Skip to content

Introduction

A test of high-rate concurrent archives and retrieves was carried out against an EOSCTA instance. This instance began to behave in a bad way. One of the operations, either archives or retrieves were starved.

The solution to the starvation problem was to rate limit access to the EOS MGM. The following EOS command is used to set rate limits:

eos access set limit

Each of the deployed EOSCTA instances at CERN have the following idempotent script that can be used to configure EOS:

/root/configure_eoscta.sh

Here are the current rate limiting configurations for each of the deployed EOSCTA instances. Please note that note some these configurations may not have been applied or may have been overridden:

[itctabuild02] ~ > date; ssh root@eosctaalicepps grep access configure_eoscta.sh
Thu Mar 12 14:09:56 CET 2020
[itctabuild02] ~ > 
[itctabuild02] ~ > date; ssh root@eosctaatlas grep access configure_eoscta.sh
Thu Mar 12 14:10:09 CET 2020
eos access set limit 100 rate:user:*:OpenWriteCreate
eos access set limit 100 rate:user:*:Prepare
eos access ls
[itctabuild02] ~ > 
[itctabuild02] ~ > date; ssh root@eosctaatlaspps grep access configure_eoscta.sh
Thu Mar 12 14:10:15 CET 2020
eos access set limit 100 rate:user:*:OpenWriteCreate
eos access set limit 100 rate:user:*:Prepare
eos access ls
[itctabuild02] ~ > 
[itctabuild02] ~ > date; ssh root@eosctacmspps grep access configure_eoscta.sh
Thu Mar 12 14:10:27 CET 2020
eos access set limit 100 rate:user:*:OpenWriteCreate
eos access set limit 100 rate:user:*:Prepare
eos access ls
[itctabuild02] ~ > 
The problem with the rate limiting system is that it does behave in the way one might think given our above configurations.
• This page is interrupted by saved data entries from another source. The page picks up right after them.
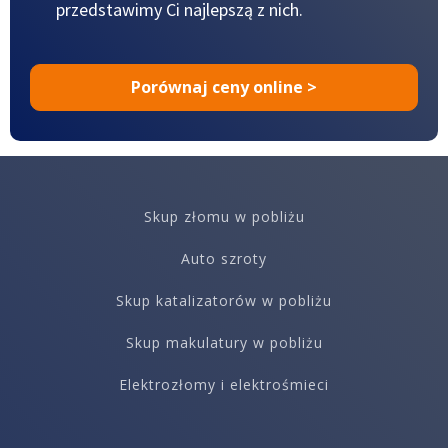
przedstawimy Ci najlepszą z nich.
Porównaj ceny online >
Skup złomu w pobliżu
Auto szroty
Skup katalizatorów w pobliżu
Skup makulatury w pobliżu
Elektrozłomy i elektrośmieci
The rate limiting system is a "punishment system". If a user exceeds any of their operation specific rates limits then ALL operation types for that user are "penalized". The above configurations give the false impression that a given user is limited to 100Hz for "OpenWriteCreate" operations and 100Hz for "Prepare" operations. This is not true. As soon as 100Hz is exceeded fori either "OpenWriteCreate" or "Prepare" the concerned user to stalled for all types of operations.